After a first airdrop, he was arrested and detained for four months by the Vichy France Police. Upon his release, he continued his mission clandestinely until the end of War. With the Mouvements unis de la Résistance (MUR), he was deeply involved in the organization of radio transmission services and covert air operations for Southern France.

After the Jean Moulin arrest in Caluire, he was ordered by the Bureau Central de Renseignements et d'Action to reorganize the Landing-Airdrop Section (in French "Section Atterrissages-Parachutages" or SAP).

He controlled the SAP until the end of War and was Head of Operations for the Rhône-Alpes Region where he organized the most important covert landing and airdrop operations : several hundred of tons of weapons and equipment and millions of French francs were so routed to the French resistance.

He also organized the transfer of numerous personalities and agents between France and London: General Jean de Lattre de Tassigny, Vincent Auriol, Emmanuel d'Astier de la Vigerie, Jacques Chaban-Delmas, Maurice Bourgès-Maunoury, François de Menthon, Henri Frenay, Daniel Mayer, Christian Pineau, Lucie and Raymond Aubrac.

===After the war===
He joined the military service in 1947 with the rank of lieutenant-colonel. He was Inspector General of the French Armed Forces, then he was sent to Indochina for two years in 1953, to Konstanz in Germany in 1955 then to Algeria in 1956.

From December 1956 to 1959, he was Military Attache in Tokyo, then security adviser in Algeria until Évian Accords.
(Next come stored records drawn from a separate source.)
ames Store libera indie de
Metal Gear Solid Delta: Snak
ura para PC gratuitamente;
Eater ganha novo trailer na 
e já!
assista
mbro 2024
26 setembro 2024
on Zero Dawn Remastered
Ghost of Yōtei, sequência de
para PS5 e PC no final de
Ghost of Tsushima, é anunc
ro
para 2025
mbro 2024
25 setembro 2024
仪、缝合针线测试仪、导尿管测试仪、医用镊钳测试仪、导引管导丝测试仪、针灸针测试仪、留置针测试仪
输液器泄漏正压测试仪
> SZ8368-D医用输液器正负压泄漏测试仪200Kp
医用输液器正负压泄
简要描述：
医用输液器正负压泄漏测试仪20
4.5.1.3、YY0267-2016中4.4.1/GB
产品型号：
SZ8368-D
From November 1962 until 1978, he was a member of the National Assembly, deputy of the Loire Department from 1962 to 1978 and mayor of Montagny, Loire until 1983. During the same period, he sat on the Council of Europe.
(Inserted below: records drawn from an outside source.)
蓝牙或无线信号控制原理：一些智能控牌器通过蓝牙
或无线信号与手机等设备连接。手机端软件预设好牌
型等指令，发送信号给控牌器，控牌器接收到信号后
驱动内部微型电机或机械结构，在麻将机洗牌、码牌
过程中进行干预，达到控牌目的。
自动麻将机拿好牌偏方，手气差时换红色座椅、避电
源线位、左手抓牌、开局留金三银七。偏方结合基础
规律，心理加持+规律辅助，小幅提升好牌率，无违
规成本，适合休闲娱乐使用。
He died on 15 December 1998 in Lyon and was buried in Montagny.

==Pseudonyms during French resistance==

- François
- Charles-Henri
- Sif bis
- Galvani
- Marquis

==Military honours==
- Commander of the Legion of Honour
- Order of Liberation
- War Cross 1939–1945 (6 citations)
- Cross for Military Valour (3 citations)
- Medal of the Resistance with Officer rosette
- Colonial Medal with clasp "Far East"
- Cross of the Volunteer Combatant of the Resistance
- Escapees' Medal
- Officer of the Most Excellent Order of the British Empire
- Military Medal
- Order of the Crown (Belgium) (Officer)
- War Cross (Belgium) with Palm
- Czechoslovak War Cross
- Cross for Military Valour (Poland)

==Bibliography==
- Hugh Verity, "We landed by moonlight", Crécy publishing limited, 2000
- Centre d'Histoire de la Résistance et de la Déportation, "Fonds d'archives Geneviève et Paul Rivière" – Les opérations aériennes (atterrissages, parachutages) en zone sud. 1941 - 1944, Les grands fonds d'archives du CHRD, N°1.
- Noguères Henri, Degliame-Fouche Marcel, Vigier Jean-Louis, Histoire de la Résistance en France de 1940 à 1945, 5 vol, Paris, Robert Laffont, 1967–1981.
- Vistel Alban, La nuit sans ombre. Histoire des mouvements unis de résistance, leur rôle dans la libération du sud-est, Paris, Fayard, 1970.
- All the personal archives of Paul et Geneviève Rivière are freely accessible in the Center for the History of the Resistance and Deportation in Lyon, France.